GEORGE LAYTON, 80, LEADER OF STOCK SHOW BAND
Rocky Mountain News
Tuesday, March 23, 2004
Author: Dahlia Jean Weinstein, Rocky Mountain News
George Layton mastered the concert violin as a pre-teen and excelled on the clarinet and saxophone later in life. But he spent his formative years in the halcyon days of vaudeville, which gave this lifelong musician a taste of the tuneful career that lay ahead.
Mr. Layton died March 10 in -Brighton. He was 80.
"Grandfather was in vaudeville," said Mr. Layton's daughter, Donna. "Dad traveled with him as a child, and that was his initial exposure to music."
Mr.

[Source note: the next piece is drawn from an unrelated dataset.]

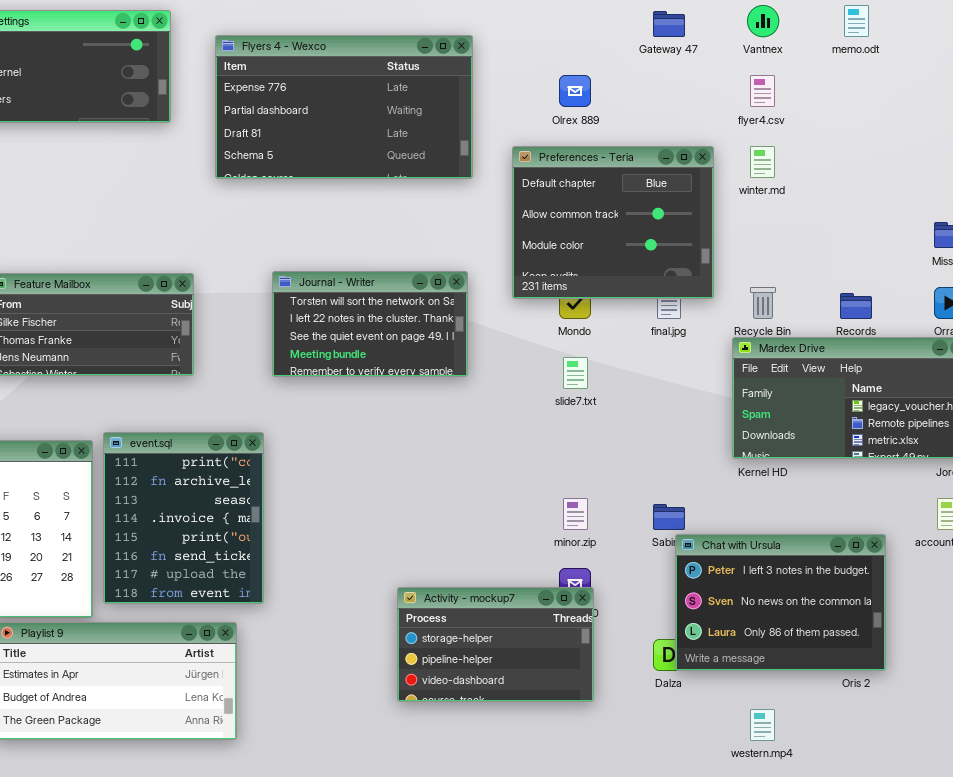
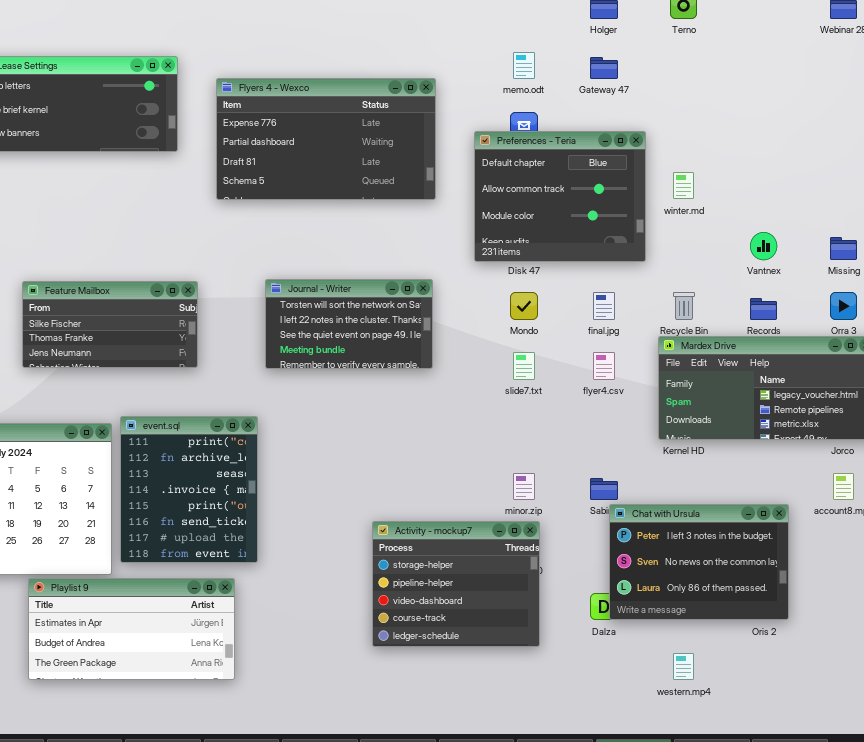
Vantnex: [747,5,779,37] -> [750,232,777,260], moved
memo.odt: [844,5,869,37] -> [513,52,535,79], moved
flyer4.csv: [750,75,775,107] -> [593,352,615,380], moved
Preferences - Teria: [512,146,714,299] -> [474,131,646,262], moved
Activity - mockup7: [397,587,594,702] -> [372,521,540,647], resized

Layton was born Dec. 19, 1923, to Alvin Layton and Marie (LeVeque) Layton, who died when Mr. Layton was a teen.
So the lifetime resident of North Denver and Brighton was raised by his father, who instilled an appreciation of music in his son early on.
Mr. Layton continued his music education, graduated from Brighton High School in 1942 and joined the Navy, where he played the clarinet and saxophone in the Navy band on the warship USS Wasp during World War II.

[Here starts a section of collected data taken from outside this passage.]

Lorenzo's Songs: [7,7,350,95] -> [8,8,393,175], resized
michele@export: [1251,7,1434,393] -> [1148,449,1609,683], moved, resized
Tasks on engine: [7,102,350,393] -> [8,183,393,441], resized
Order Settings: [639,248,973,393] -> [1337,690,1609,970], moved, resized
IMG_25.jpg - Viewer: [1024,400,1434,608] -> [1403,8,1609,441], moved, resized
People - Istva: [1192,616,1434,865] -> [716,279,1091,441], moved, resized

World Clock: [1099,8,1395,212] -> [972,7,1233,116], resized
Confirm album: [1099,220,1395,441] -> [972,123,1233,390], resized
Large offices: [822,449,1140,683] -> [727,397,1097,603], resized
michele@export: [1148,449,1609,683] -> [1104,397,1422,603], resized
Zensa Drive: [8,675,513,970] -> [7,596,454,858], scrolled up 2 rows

After his military service, he returned to Colorado, where he met Edna Drovez and married her in 1945. He continued his music education at the University of Denver's School of Music.

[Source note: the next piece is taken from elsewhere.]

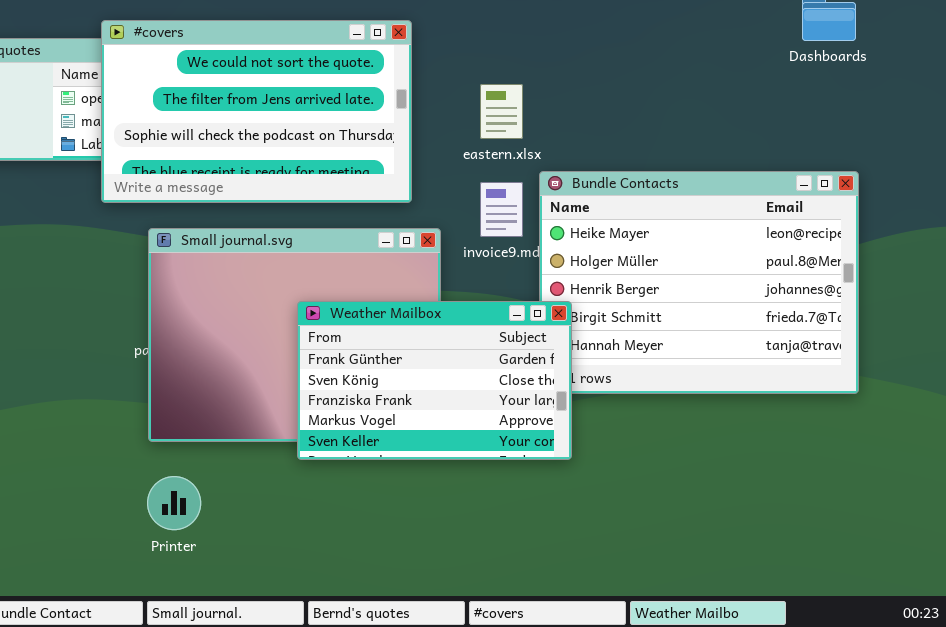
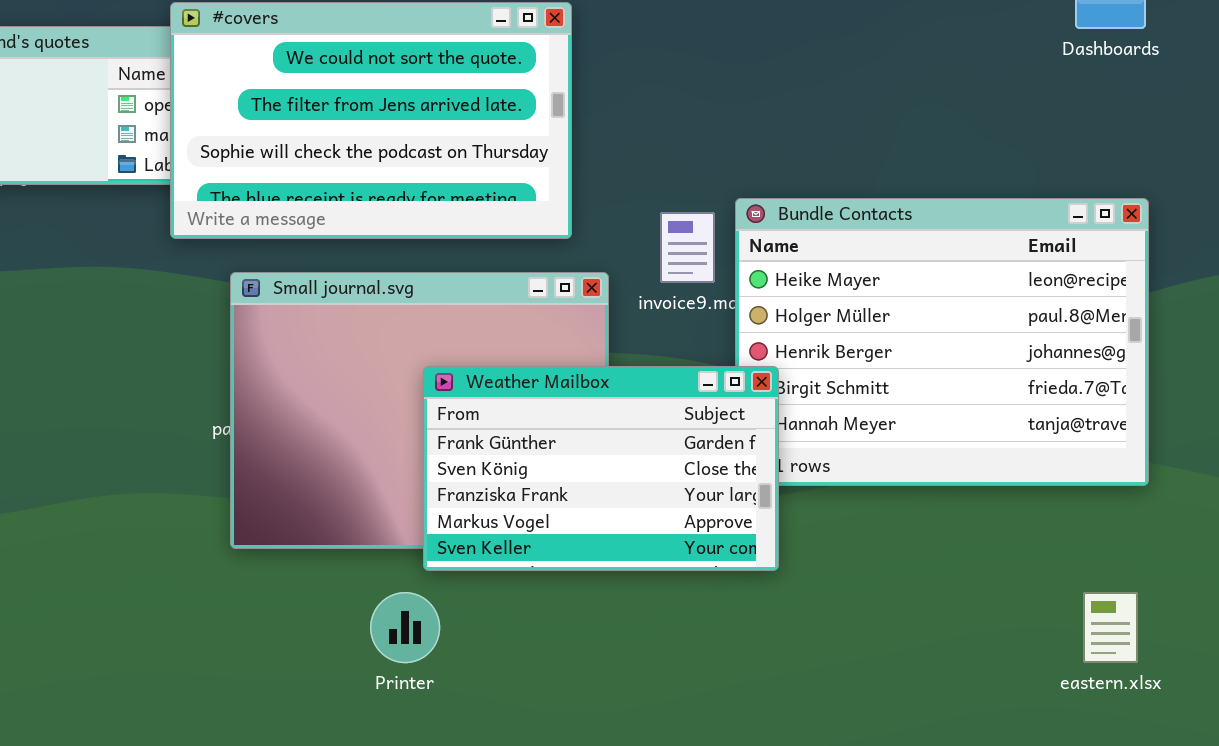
eastern.xlsx: [480,84,523,139] -> [1083,592,1138,663], moved
Printer: [147,476,201,530] -> [370,592,440,663], moved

"When I was a child (5 years old), my father brought me to DU to hear the band play," Donna said. "He was first chair, and he would always have me sit up front and on the aisle. It would scare me to death when the band played because it was so loud."
Among Mr. Layton's long list of impressive gigs were performances with the Barnum & Bailey circus when it came to town; at the local dog track, where live music once was a mainstay; and with the Denver Broncos Band from 1960 to 1995. He also played for 50 years at the National Western Stock Show, Rodeo & Horse Show with his 16-piece band, starting on the saxophone in 1947 and becoming conductor in 1978.
A January Rocky Mountain News story said the band played the music of Glenn Miller, Count Basie and other big bands until former stock show general manager Chuck Sylvester, who loved big-band music, decided the rodeo needed a change of tune to meet the musical taste of its modern demographic.
Mr. Layton was honored at last year's rodeo with a stagecoach ride around the arena and a plaque in appreciation of his years of service with the band.
Mr. Layton also played with many big bands in the Denver area, most prominently at the Trocadero Ballroom at Elitch's and with the Dean Bushnell Orchestra.
"My first association with George was in 1960, when I started teaching in the Denver Public Schools," Bushnell said.
"We played together in the Directors Jazz Band, which was made up of instrumental teachers. I hired George to play in my band, which he played in from the middle '60s to about three years ago.
"He was probably the finest lead alto player we ever had. We called him 'Mr. Consistent' since he hardly ever made a mistake, which is something as musicians we all strive for.
"George was a very likeable person with a cool, calm demeanor - not just with his music but with -everything he did. He was just a marvelous person."
Mr. Layton is survived by four children: Michael Layton and his wife, Michelle, of Pueblo; Barry Layton and his wife, Peggy, of Arvada; Kim Layton Padgett and her husband, Gary Padgett, of Thornton; and Donna Layton, also of Thornton; eight grandchildren; and two great- grandchildren.
A memorial service for Mr. Layton was held last week. Memorial contributions can be sent to the University of Denver Scholarship Fund, c/o Colorado State Bank and Trust, 1600 Broadway, Denver, CO 80202.